/DuplicateFileFinder

Simple OOP demo for search of duplicated files

Primary LanguageC#

Duplicate File Finder

Simple OOP demo for search of duplicated files

I. General description, main features

Main focus in this project was made on simplification of extensibility. Wpf application able to use custom file providers like Azure (currently in development), Amazon S3, FTP and other's. Beside that there also possibility to add custom comparators and select order in which they will be applied to files.

II. Comparators

Comparison process splitted in two stages:

  • Calculation of comparation criteria, any calculations with single file (ex. size, hash).
  • Comparation of calculated criterias. any actions with two files (ex. explisit comparation).

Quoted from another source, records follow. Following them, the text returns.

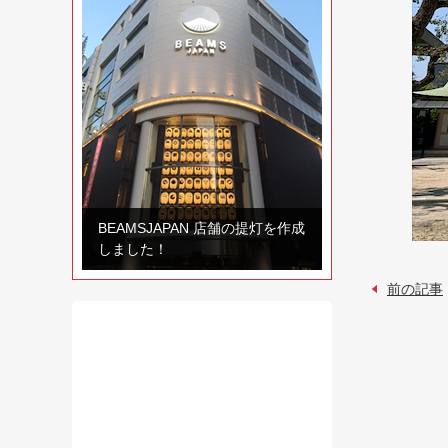
BEAMSJAPAN 店舗の提灯を作成
しました！
前の記事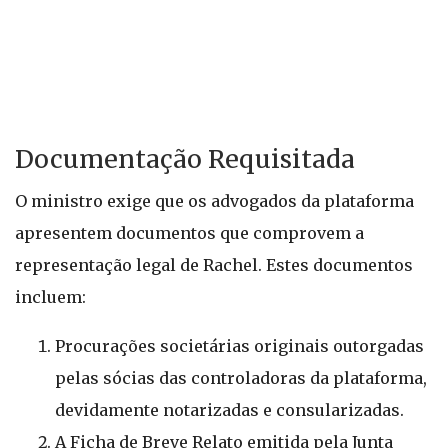
Documentação Requisitada
O ministro exige que os advogados da plataforma
apresentem documentos que comprovem a
representação legal de Rachel. Estes documentos
incluem:
Procurações societárias originais outorgadas
pelas sócias das controladoras da plataforma,
devidamente notarizadas e consularizadas.
A Ficha de Breve Relato emitida pela Junta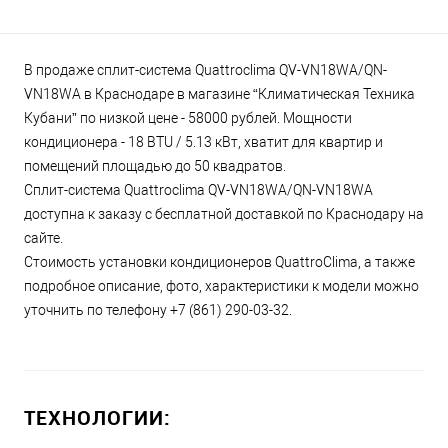
В продаже сплит-система Quattroclima QV-VN18WA/QN-
VN18WA в Краснодаре в магазине “Климатическая Техника
Кубани” по низкой цене - 58000 рублей. Мощности
кондиционера - 18 BTU / 5.13 кВт, хватит для квартир и
помещений площадью до 50 квадратов.
Сплит-система Quattroclima QV-VN18WA/QN-VN18WA
доступна к заказу с бесплатной доставкой по Краснодару на
сайте.
Стоимость установки кондиционеров QuattroClima, а также
подробное описание, фото, характеристики к модели можно
уточнить по телефону +7 (861) 290-03-32.
ТЕХНОЛОГИИ: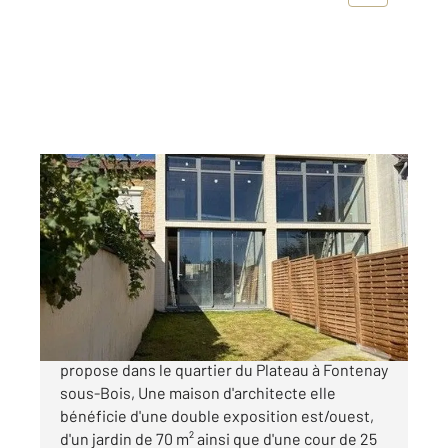
FONTENAY SOUS BOIS 94
2
129,20 m
, 5 pièces
Ref : 9816
Maison à vendre
499 000 €
Votre agence Century 21 Dalayrac vous
propose dans le quartier du Plateau à Fontenay
sous-Bois, Une maison d'architecte elle
bénéficie d'une double exposition est/ouest,
d'un jardin de 70 m² ainsi que d'une cour de 25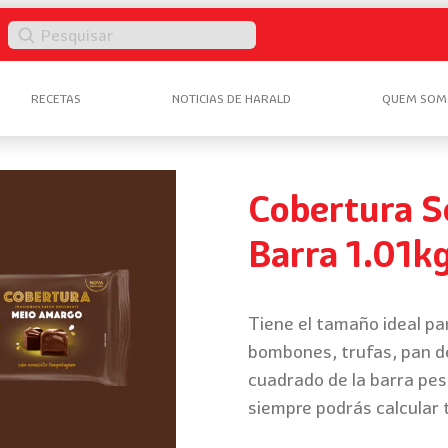
Pesquisar
RECETAS
NOTICIAS DE HARALD
QUEM SOM
Cobertura S
Barra 1.01k
Tiene el tamaño ideal pa
bombones, trufas, pan d
cuadrado de la barra pes
siempre podrás calcular 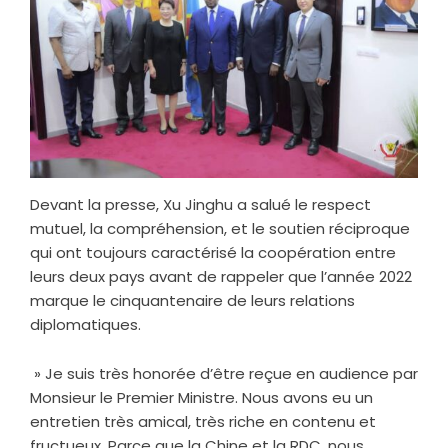
Devant la presse, Xu Jinghu a salué le respect
mutuel, la compréhension, et le soutien réciproque
qui ont toujours caractérisé la coopération entre
leurs deux pays avant de rappeler que l’année 2022
marque le cinquantenaire de leurs relations
diplomatiques.
» Je suis très honorée d’être reçue en audience par
Monsieur le Premier Ministre. Nous avons eu un
entretien très amical, très riche en contenu et
fructueux. Parce que la Chine et la RDC, nous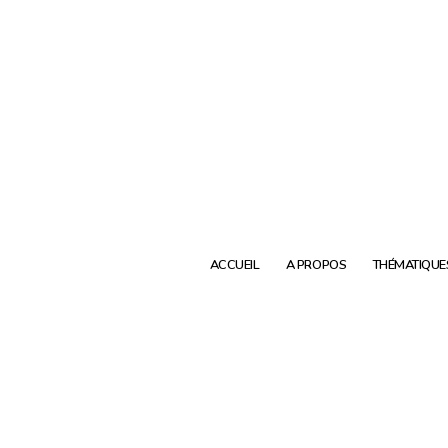
ACCUEIL
A PROPOS
THÉMATIQUE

Currently application contains those comparators:

  • SizeComparator fastest and usually first comparator base on files size;
  • HashComparator comparation base on calculating file hash (Sha-512 by default, put can be configured), hash comparation faster that excplicit only in case of comparation more that two files;
  • ExplicitComparator slowest comparator base on direst comparation of file content.

III. Solution structure

1. General interfaces

DuplicateFileFinder.Core.Interfaces - contains base intarfaces and could be used for creation of custom file providers IFileProvider and comparators IFileComparator.

2. Application core

DuplicateFileFinder.Core - contains main logic of appliction:

  • ComparationManager class that manages file comparation, could work with any providers and comparators that implements spesial interfaces. Support cancellation based on CancellationToken and reporting about current progress.
  • LocalFileProvider allow work with files in local file system.
  • Namespace DuplicateFileFinder.Core.Comparators contains file comparators:
  • Namespace DuplicateFileFinder.Core.ProgressChanges contains classes that are used for tracking comparation progress.
  • ComparationSettings low level compation settings like buffer size and default hash algorithm.

3. Console demo application

DuplicateFileFinder.Core.Console - simplest console interface for file comparation.

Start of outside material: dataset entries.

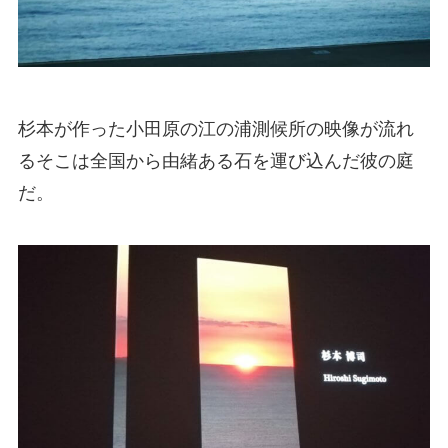
杉本が作った小田原の江の浦測候所の映像が流れ
るそこは全国から由緒ある石を運び込んだ彼の庭
だ。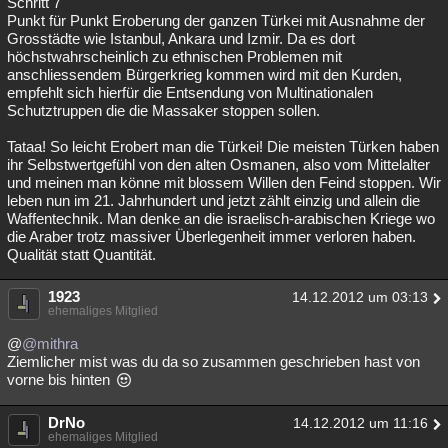
Schritt 7
Punkt für Punkt Eroberung der ganzen Türkei mit Ausnahme der
Grosstädte wie Istanbul, Ankara und Izmir. Da es dort
höchstwahrscheinlich zu ethnischen Problemen mit
anschliessendem Bürgerkrieg kommen wird mit den Kurden,
empfehlt sich hierfür die Entsendung von Multinationalen
Schutztruppen die die Massaker stoppen sollen.
Tataa! So leicht Erobert man die Türkei! Die meisten Türken haben
ihr Selbstwertgefühl von den alten Osmanen, also vom Mittelalter
und meinen man könne mit blossem Willen den Feind stoppen. Wir
leben nun im 21. Jahrhundert und jetzt zählt einzig und allein die
Waffentechnik. Man denke an die israelisch-arabischen Kriege wo
die Araber trotz massiver Überlegenheit immer verloren haben.
Qualität statt Quantität.
1923
14.12.2012 um 03:13
ehemaliges Mitglied
@
@mithra
Ziemlicher mist was du da so zusammen geschrieben hast von
vorne bis hinten
DrNo
14.12.2012 um 11:16
ehemaliges Mitglied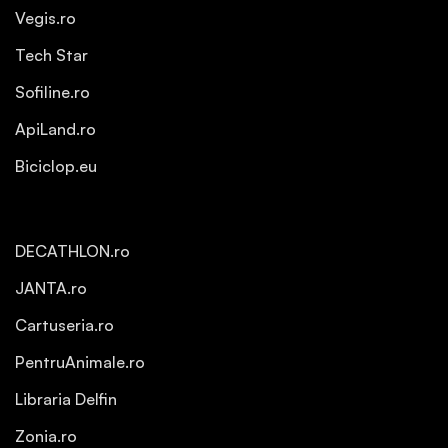
Vegis.ro
Tech Star
Sofiline.ro
ApiLand.ro
Biciclop.eu
DECATHLON.ro
JANTA.ro
Cartuseria.ro
PentruAnimale.ro
Libraria Delfin
Zonia.ro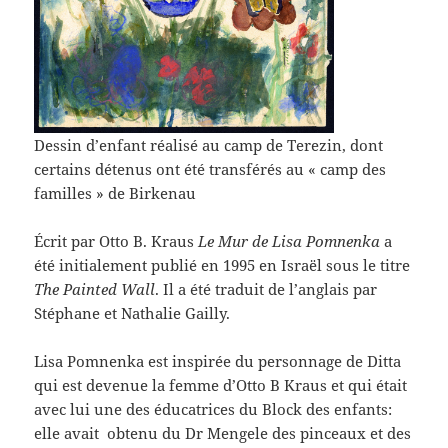
Dessin d’enfant réalisé au camp de Terezin, dont
certains détenus ont été transférés au « camp des
familles » de Birkenau
Écrit par Otto B. Kraus
Le Mur de Lisa Pomnenka
a
été initialement publié en 1995 en Israël sous le titre
The Painted Wall
. Il a été traduit de l’anglais par
Stéphane et Nathalie Gailly.
Lisa Pomnenka est inspirée du personnage de Ditta
qui est devenue la femme d’Otto B Kraus et qui était
avec lui une des éducatrices du Block des enfants:
elle avait obtenu du Dr Mengele des pinceaux et des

4. WPF application for usage of comparation core

DuplicateFileFinder.Core.UI Allow to add file providers, comparators and change order of comparators applying.

5. Unit test for comparation core.

DuplicateFileFinder.Core.Tests

6. Class libary for implementation of Azure Blob file provider (Currently in development).

DuplicateFileFinder.Core.Azure

7. Univarsal application comparation core

DuplicateFileFinder.Core.Universal - classes that allow compartion core to work in Universal Windows Applications, could be used but for this part of DuplicateFileFinder.Core should be moved to shared project, which has some minor difficalties in configuration.

IV. Performance optimization

1. Redundant comparator call's

Hash comparation for two files meanless, would be better to call explicit comparation directly.

2. There are not always need in complete hash calculation

Hash comparator can be splited into couple parts like calculation of first 100 Mb, next 1GB and rest part of file. Comparing of those parts and not complete file hash could save a lot of time, and in some cases be more precise than regular hash comparison.

3. Some comparison actions could be applied before previous finished

For example, comparison of creteries could be started as soon as we have two criterias, not all of them. But this approach will require much more work in multi thread access synchronization.